I've thought that if it is unacceptable for devices inside your
network to have global addresses, then your security requirements are
probably so stringent that NPTv6 devices, packet filters and stateful
firewalls would be too simple to achieve and implement them.
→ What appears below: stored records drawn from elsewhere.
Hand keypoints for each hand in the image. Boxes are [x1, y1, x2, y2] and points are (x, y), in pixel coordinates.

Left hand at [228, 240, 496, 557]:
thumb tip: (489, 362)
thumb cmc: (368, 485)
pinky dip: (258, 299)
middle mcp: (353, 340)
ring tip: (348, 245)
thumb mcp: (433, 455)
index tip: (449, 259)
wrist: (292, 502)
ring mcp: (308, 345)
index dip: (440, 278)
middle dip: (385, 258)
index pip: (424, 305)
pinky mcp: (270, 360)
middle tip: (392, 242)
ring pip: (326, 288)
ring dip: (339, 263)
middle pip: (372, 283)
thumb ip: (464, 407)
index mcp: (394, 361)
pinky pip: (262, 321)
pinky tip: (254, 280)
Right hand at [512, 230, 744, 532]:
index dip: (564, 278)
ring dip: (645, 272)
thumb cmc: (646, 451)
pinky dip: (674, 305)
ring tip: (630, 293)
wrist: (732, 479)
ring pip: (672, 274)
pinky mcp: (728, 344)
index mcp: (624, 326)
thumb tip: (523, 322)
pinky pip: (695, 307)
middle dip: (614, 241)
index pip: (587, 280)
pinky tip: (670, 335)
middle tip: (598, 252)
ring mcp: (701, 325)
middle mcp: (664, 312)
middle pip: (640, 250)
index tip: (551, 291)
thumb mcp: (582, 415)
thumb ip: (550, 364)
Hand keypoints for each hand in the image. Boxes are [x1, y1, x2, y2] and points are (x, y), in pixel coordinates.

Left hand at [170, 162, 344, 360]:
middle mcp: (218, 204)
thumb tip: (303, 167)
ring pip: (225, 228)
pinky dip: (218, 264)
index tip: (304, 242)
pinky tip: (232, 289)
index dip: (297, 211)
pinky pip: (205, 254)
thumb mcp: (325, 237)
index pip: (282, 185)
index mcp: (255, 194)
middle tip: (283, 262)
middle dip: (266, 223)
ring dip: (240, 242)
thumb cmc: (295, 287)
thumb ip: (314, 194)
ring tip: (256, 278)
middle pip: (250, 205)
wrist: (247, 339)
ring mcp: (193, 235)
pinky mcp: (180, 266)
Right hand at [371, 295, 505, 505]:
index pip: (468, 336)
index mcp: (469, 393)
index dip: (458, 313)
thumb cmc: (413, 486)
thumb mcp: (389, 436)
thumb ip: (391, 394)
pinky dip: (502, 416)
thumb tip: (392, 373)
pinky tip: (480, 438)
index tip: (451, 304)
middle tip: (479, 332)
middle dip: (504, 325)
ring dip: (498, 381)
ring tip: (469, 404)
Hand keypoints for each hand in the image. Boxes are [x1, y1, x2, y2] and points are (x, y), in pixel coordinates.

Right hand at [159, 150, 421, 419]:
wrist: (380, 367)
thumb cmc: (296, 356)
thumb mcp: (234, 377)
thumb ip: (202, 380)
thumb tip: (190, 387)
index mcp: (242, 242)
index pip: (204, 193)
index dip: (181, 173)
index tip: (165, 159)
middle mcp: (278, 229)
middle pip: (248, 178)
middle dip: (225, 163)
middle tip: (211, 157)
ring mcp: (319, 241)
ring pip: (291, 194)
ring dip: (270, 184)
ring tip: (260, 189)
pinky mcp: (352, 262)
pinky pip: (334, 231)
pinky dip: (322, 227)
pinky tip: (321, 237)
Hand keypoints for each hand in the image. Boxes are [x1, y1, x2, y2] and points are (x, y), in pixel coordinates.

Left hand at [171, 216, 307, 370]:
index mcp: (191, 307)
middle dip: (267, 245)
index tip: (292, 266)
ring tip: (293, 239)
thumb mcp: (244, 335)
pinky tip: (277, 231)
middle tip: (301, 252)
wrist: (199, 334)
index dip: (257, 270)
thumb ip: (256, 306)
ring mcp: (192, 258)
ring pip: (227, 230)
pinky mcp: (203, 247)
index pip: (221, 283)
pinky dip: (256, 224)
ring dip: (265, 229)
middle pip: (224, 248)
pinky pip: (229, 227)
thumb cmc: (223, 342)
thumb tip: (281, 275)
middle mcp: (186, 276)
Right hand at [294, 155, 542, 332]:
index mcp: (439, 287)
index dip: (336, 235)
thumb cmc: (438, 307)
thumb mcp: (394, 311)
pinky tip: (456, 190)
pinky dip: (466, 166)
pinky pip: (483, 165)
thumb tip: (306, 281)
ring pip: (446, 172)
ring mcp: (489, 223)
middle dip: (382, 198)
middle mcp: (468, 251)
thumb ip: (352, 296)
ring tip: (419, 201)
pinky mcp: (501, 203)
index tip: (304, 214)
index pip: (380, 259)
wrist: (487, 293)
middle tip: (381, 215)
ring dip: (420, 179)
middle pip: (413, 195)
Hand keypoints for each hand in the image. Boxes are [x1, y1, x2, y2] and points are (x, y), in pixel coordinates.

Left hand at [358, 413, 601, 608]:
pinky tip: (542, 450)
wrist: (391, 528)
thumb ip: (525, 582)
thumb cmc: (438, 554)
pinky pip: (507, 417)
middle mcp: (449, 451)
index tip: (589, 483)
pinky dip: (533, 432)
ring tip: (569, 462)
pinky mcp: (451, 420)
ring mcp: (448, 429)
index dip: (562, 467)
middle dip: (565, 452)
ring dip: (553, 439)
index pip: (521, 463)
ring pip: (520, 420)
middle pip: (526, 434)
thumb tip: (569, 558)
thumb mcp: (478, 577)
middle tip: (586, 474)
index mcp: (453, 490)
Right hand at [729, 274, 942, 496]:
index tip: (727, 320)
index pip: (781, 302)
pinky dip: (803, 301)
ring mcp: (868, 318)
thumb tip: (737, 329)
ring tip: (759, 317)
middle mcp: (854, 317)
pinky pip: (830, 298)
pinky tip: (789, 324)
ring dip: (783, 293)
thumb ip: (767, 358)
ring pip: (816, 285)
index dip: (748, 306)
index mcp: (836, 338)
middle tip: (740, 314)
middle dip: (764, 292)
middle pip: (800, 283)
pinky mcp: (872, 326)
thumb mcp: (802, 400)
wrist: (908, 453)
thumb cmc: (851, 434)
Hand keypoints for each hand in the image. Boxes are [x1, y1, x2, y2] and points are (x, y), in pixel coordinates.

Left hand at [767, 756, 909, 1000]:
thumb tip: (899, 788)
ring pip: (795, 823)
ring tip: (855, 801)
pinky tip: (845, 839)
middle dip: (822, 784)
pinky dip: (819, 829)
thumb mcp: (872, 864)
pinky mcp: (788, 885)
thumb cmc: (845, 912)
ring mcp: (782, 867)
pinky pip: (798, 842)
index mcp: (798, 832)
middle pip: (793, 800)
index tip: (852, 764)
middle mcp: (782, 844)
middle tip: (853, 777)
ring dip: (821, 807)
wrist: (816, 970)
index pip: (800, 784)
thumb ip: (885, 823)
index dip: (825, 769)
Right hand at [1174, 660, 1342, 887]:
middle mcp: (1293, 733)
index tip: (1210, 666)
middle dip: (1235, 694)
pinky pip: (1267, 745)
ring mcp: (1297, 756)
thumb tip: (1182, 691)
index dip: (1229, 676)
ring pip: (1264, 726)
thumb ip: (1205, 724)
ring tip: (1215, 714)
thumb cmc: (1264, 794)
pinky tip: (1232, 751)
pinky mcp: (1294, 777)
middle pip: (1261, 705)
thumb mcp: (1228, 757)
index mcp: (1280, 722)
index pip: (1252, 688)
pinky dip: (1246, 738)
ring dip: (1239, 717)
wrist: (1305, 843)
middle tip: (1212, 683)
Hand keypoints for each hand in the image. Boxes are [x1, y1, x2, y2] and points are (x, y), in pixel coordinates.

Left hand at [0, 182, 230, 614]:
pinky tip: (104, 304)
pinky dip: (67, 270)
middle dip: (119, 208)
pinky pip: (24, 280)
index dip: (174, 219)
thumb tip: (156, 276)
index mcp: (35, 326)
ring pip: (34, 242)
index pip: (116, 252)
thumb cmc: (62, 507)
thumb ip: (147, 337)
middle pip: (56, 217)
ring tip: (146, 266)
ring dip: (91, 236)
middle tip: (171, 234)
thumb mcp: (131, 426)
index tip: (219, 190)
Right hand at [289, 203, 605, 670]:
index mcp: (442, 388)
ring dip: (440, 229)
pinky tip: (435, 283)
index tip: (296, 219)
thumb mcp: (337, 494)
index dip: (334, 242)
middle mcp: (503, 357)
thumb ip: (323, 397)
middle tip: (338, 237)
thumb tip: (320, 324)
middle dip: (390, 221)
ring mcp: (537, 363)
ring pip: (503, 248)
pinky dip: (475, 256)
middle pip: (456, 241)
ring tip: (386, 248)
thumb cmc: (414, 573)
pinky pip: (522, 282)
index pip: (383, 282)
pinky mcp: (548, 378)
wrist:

Instead,
you'd use application layer proxies for specific applications you
permit, that act on behalf of and completely or near completely hide
the identity of the devices inside your network, and prevent any
possible reachability to those devices, inherent in ULA addressing,
unless the application layer proxy itself is compromised.

If using per-application application layer proxies is considered too
onerous or costly, then I think the security measures you'd have in
place (e.g., host firewalls, network perimeter firewalls/packet
filters) would mean there is less risk to deploying global addresses
internally compared to the benefits of having them.